# (n+1) Rule

The (n+1) Rule, an empirical rule used to predict the multiplicity and, in conjunction with Pascal’s triangle, splitting pattern of peaks in 1H and 13C NMR spectra, states that if a given nucleus is coupled (see spin coupling) to n number of nuclei that are equivalent (see equivalent ligands), the multiplicity of the peak is n+1.

eg. 1: The three hydrogen nuclei in 1, Ha, Hb, and Hc, are equivalent.  Thus, 1H NMR spectrum of 1 has only one peak.  Ha, Hb, and Hc are coupled to no hydrogen nuclei.  Thus, for Ha, Hb, and Hc, n=0; (n+1) = (0+1) = 1.  The multiplicity of the peak of Ha, Hb, and Hc is one.  The peak has one line; it is a singlet.

eg. 2: There are two sets of equivalent hydrogen nuclei in 2:

Set 1: Ha
Set 2: Hb, Hc

Thus, the 1H NMR spectrum of 2 has two peaks, one due to Ha and the other to Hb and Hc.

The peak of Ha:  There are two vicinal hydrogens to Ha: Hb and Hc.  Hb and Hc are equivalent to each other but not to Ha.  Thus, for Ha, n=2; (n+1) = (2+1) = 3.  The multiplicity of the peak of Ha is three.  The peak has three lines; from the Pascal’s triangle, it is a triplet.

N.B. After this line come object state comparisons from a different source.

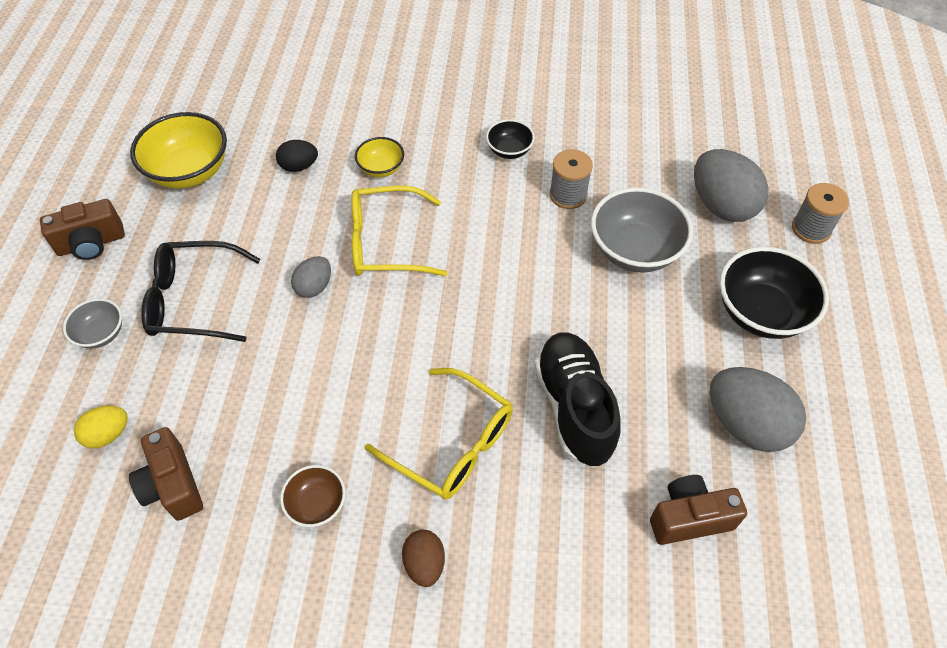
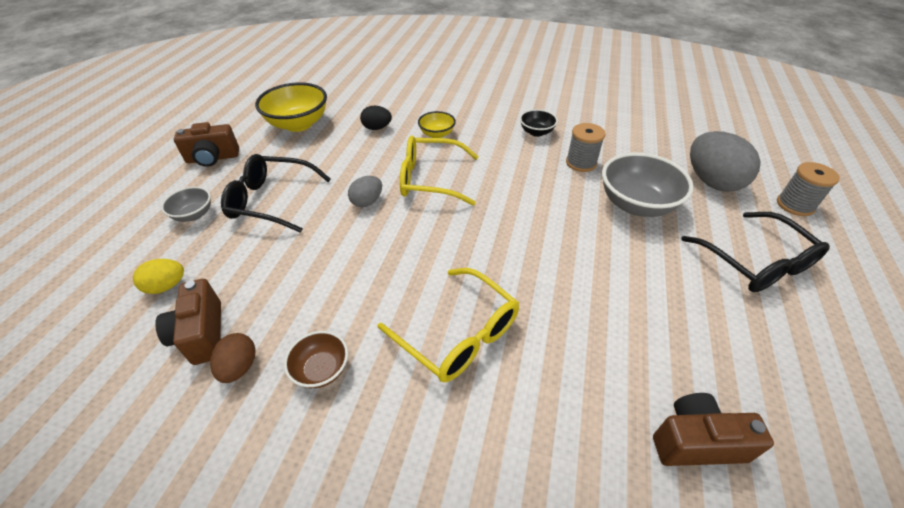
camera: 10 degrees right, 10 degrees down
brown egg [402,530,445,587] -> brown egg moved to [210,333,255,383]
black shoe [534,332,621,466] -> none
grey egg [710,367,806,452] -> none
black bowl [720,247,829,339] -> black glasses [681,212,830,292]

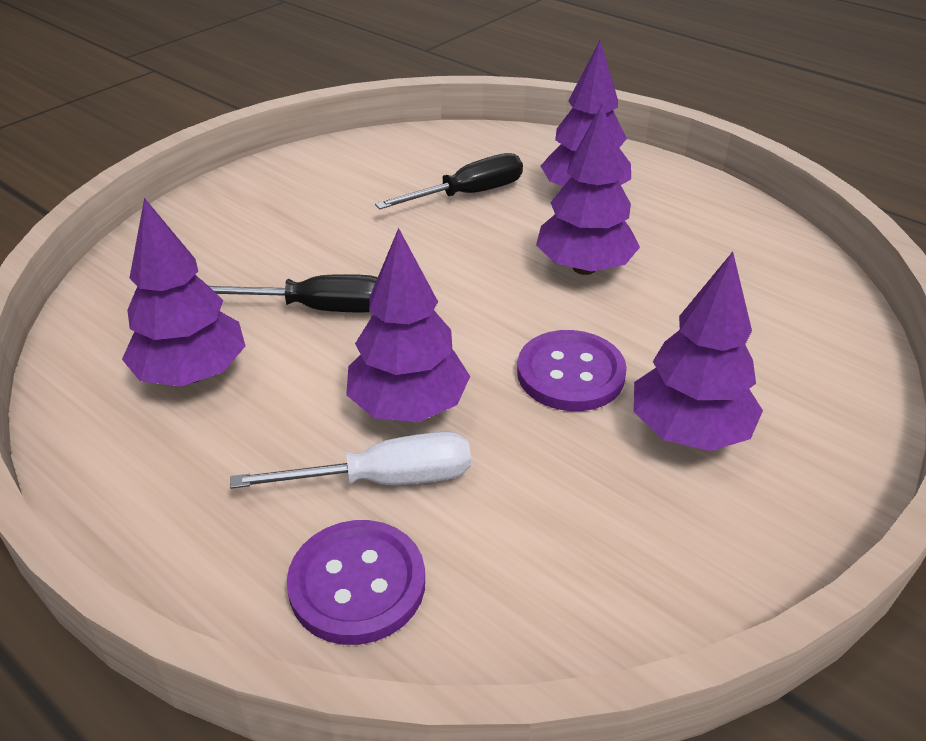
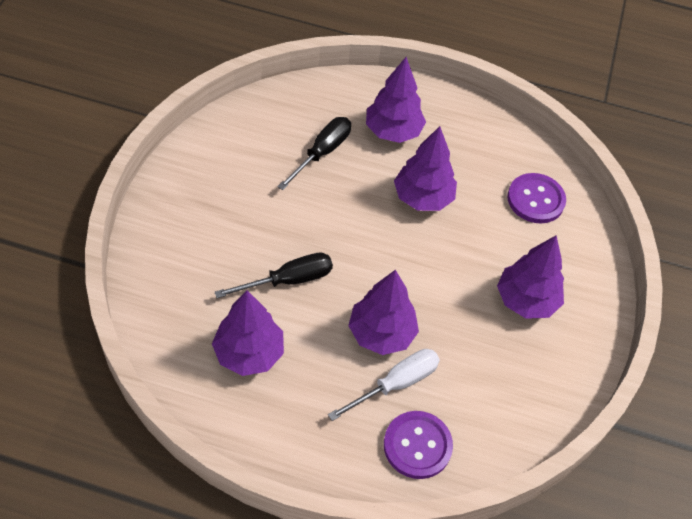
camera: 30 degrees left, 15 degrees up
purple button [517,330,627,411] -> purple button moved to [507,173,566,224]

The peak of Hb and Hc:  There is only one vicinal hydrogen to Hb and Hc: Ha.  Ha is not equivalent to Hb and Hc.  Thus, for Hb and Hc, n=1; (n+1) = (1+1) = 2.  The multiplicity of the peak of Hb and Hc is two.  The peak has two lines, from the Pascal’s triangle, it is a doublet.

To determine the multiplicity of a peak of a nucleus coupled to more than one set of equivalent nuclei, apply the (n+1) Rule independently to each other.

eg: There are three set of equivalent hydrogen nuclei in 3:

Set 1: Ha
Set 2: Hb
Set 3: Hc peak of Ha: multiplicity of the peak of Ha = 2×2 = 4.  To determine the splitting pattern of the peak of Ha, use the Pascal’s triangle, based on the observation that, for alkenyl hydrogens, Jcis > Jgem. The peak of Ha is a doublet of a doublet.

peak of Hb: multiplicity of the peak of Hb = 2×2 = 4.  To determine the splitting pattern of the peak of Hb, use the Pascal’s triangle, based on the observation that, for alkenyl hydrogens, Jtrans > Jgem. The peak of Hb is a doublet of a doublet.

peak of Hc: multiplicity of the peak of Hc = 2×2 = 4.  To determine the splitting pattern of the peak of Hc, use the Pascal’s triangle based on the observation that, for alkenyl hydrogens, Jtrans > Jcis. The peak of Hc is a doublet of a doublet.